_Attività_.
Trascrivi di nuovo tutto, dall'inizio dei record fino alla riga che contiene "lity and replenish" inclusa, scambiando ogni occorrenza di "Booking.com" con "Hotels.com" e lasciando invariato il resto.

====== Dati dell'attività ======

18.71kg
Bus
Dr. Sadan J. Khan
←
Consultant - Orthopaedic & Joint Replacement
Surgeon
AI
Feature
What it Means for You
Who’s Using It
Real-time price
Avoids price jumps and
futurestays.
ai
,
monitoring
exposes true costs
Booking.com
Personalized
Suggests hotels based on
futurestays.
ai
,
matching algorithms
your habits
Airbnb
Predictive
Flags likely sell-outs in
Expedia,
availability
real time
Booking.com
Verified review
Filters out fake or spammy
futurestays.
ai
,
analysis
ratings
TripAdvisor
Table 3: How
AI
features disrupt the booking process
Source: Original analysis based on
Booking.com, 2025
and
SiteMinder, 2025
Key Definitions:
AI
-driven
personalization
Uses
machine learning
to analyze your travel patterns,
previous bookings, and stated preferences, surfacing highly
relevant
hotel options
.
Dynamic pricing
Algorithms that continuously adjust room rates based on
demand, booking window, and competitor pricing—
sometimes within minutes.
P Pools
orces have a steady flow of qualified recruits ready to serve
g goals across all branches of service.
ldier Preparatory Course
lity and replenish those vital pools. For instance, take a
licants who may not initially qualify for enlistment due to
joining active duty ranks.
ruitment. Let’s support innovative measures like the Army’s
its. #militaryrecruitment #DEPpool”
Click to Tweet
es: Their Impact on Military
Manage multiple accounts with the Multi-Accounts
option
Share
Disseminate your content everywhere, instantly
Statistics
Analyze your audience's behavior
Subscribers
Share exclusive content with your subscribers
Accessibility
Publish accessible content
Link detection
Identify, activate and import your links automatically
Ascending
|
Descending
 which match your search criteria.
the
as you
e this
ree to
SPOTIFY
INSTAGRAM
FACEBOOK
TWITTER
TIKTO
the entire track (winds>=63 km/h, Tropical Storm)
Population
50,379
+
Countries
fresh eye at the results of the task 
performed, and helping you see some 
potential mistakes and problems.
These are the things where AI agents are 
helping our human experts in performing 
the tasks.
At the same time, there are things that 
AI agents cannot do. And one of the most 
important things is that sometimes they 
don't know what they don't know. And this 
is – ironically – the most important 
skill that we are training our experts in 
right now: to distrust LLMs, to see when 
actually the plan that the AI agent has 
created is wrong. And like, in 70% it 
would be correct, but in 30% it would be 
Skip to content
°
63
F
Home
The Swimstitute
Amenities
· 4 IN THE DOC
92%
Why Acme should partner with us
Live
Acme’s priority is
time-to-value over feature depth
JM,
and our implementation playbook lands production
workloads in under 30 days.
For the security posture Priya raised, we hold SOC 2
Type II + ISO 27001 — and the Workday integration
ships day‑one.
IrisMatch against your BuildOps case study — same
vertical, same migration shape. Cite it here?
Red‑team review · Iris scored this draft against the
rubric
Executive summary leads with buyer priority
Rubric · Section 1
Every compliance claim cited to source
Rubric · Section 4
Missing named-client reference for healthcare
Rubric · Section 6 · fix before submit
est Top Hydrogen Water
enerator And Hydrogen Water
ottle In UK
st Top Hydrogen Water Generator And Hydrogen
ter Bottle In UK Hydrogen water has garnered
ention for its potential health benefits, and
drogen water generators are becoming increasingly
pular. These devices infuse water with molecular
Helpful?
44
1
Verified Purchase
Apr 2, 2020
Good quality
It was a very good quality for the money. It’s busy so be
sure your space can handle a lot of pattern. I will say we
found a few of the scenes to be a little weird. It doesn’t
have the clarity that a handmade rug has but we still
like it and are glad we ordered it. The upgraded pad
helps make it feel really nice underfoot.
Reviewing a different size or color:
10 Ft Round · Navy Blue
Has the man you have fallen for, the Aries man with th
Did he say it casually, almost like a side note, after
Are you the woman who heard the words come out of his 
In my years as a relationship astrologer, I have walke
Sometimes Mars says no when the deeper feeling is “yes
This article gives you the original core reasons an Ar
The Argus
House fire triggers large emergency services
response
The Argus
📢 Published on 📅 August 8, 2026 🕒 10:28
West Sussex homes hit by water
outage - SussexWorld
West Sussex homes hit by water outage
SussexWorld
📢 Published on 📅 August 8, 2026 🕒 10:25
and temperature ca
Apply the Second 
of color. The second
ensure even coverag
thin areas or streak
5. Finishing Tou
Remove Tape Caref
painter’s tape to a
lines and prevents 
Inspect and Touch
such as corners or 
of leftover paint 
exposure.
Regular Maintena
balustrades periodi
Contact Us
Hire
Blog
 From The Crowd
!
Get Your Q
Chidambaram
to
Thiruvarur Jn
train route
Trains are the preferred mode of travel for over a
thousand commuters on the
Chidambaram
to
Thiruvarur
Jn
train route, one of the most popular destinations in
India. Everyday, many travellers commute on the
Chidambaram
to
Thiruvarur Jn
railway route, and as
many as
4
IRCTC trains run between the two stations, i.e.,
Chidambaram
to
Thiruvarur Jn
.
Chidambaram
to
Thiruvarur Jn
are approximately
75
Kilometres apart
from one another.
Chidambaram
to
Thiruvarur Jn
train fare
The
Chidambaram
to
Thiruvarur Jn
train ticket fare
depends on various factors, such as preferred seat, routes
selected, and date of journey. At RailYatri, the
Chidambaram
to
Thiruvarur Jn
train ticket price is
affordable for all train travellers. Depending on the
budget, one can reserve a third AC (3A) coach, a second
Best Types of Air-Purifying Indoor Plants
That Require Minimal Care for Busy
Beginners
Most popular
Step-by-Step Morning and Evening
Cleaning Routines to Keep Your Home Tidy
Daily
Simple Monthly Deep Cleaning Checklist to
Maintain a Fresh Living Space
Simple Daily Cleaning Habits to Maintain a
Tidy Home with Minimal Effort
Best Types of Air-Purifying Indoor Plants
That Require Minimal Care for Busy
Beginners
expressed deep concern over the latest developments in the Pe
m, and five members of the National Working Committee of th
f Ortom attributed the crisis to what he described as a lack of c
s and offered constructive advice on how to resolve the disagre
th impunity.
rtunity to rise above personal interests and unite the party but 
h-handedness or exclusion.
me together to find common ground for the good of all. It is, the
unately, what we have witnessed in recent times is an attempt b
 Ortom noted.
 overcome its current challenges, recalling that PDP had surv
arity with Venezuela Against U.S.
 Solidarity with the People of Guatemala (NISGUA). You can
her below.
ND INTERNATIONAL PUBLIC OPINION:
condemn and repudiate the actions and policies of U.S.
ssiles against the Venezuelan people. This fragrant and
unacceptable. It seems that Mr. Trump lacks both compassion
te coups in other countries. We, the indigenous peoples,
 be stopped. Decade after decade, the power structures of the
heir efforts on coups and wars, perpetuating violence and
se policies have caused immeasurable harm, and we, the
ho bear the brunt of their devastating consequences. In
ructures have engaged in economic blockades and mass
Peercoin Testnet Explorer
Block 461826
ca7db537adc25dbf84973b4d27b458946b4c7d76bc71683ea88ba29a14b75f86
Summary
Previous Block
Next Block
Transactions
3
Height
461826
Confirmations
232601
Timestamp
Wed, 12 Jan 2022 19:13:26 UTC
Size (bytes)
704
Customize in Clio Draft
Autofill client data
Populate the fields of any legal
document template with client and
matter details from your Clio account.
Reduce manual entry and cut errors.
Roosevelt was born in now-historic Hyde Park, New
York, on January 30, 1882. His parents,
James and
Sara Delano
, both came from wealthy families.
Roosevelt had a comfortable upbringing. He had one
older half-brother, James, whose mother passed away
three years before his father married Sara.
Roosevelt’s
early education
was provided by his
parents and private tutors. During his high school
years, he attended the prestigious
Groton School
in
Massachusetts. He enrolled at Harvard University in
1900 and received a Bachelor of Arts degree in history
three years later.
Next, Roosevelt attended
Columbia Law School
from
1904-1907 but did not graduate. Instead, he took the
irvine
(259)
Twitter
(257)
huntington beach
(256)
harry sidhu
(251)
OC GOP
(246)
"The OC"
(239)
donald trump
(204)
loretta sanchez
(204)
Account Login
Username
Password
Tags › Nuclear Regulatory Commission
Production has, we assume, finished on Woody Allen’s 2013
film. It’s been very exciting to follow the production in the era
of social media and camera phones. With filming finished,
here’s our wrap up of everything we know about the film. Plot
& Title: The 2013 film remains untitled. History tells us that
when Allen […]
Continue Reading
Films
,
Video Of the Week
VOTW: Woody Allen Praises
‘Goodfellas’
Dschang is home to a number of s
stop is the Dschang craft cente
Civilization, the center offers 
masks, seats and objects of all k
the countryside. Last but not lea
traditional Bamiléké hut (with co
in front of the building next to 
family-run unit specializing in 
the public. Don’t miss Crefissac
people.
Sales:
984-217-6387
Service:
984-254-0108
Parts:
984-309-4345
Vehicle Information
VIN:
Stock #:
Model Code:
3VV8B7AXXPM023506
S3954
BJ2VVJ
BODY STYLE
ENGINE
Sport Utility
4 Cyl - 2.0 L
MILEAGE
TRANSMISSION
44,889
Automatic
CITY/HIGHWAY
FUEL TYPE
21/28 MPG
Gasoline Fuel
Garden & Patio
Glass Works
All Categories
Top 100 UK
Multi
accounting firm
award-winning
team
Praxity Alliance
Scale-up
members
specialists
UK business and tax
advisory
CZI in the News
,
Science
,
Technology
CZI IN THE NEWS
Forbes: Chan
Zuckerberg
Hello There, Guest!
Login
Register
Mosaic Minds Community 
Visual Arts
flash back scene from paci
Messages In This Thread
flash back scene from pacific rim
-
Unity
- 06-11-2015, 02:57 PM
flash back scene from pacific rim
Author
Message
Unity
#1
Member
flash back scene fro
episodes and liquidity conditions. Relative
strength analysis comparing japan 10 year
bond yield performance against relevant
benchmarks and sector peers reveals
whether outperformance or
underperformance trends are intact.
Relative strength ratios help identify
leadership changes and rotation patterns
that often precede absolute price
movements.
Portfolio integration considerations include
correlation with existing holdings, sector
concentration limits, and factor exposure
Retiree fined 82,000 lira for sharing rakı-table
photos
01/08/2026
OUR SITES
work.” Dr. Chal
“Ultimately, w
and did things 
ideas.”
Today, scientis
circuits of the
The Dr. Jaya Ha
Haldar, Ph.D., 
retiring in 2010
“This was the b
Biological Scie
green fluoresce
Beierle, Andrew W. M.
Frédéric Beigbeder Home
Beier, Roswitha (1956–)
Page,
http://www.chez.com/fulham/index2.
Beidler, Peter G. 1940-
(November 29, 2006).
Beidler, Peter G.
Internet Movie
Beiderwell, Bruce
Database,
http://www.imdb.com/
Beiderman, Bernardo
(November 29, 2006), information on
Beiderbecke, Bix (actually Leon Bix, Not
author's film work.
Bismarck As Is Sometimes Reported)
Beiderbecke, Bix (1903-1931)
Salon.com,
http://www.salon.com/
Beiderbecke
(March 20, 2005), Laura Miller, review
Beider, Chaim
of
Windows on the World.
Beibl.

======

_Risultato_.
18.71kg
Bus
Dr. Sadan J. Khan
←
Consultant - Orthopaedic & Joint Replacement
Surgeon
AI
Feature
What it Means for You
Who’s Using It
Real-time price
Avoids price jumps and
futurestays.
ai
,
monitoring
exposes true costs
Hotels.com
Personalized
Suggests hotels based on
futurestays.
ai
,
matching algorithms
your habits
Airbnb
Predictive
Flags likely sell-outs in
Expedia,
availability
real time
Hotels.com
Verified review
Filters out fake or spammy
futurestays.
ai
,
analysis
ratings
TripAdvisor
Table 3: How
AI
features disrupt the booking process
Source: Original analysis based on
Hotels.com, 2025
and
SiteMinder, 2025
Key Definitions:
AI
-driven
personalization
Uses
machine learning
to analyze your travel patterns,
previous bookings, and stated preferences, surfacing highly
relevant
hotel options
.
Dynamic pricing
Algorithms that continuously adjust room rates based on
demand, booking window, and competitor pricing—
sometimes within minutes.
P Pools
orces have a steady flow of qualified recruits ready to serve
g goals across all branches of service.
ldier Preparatory Course
lity and replenish those vital pools. For instance, take a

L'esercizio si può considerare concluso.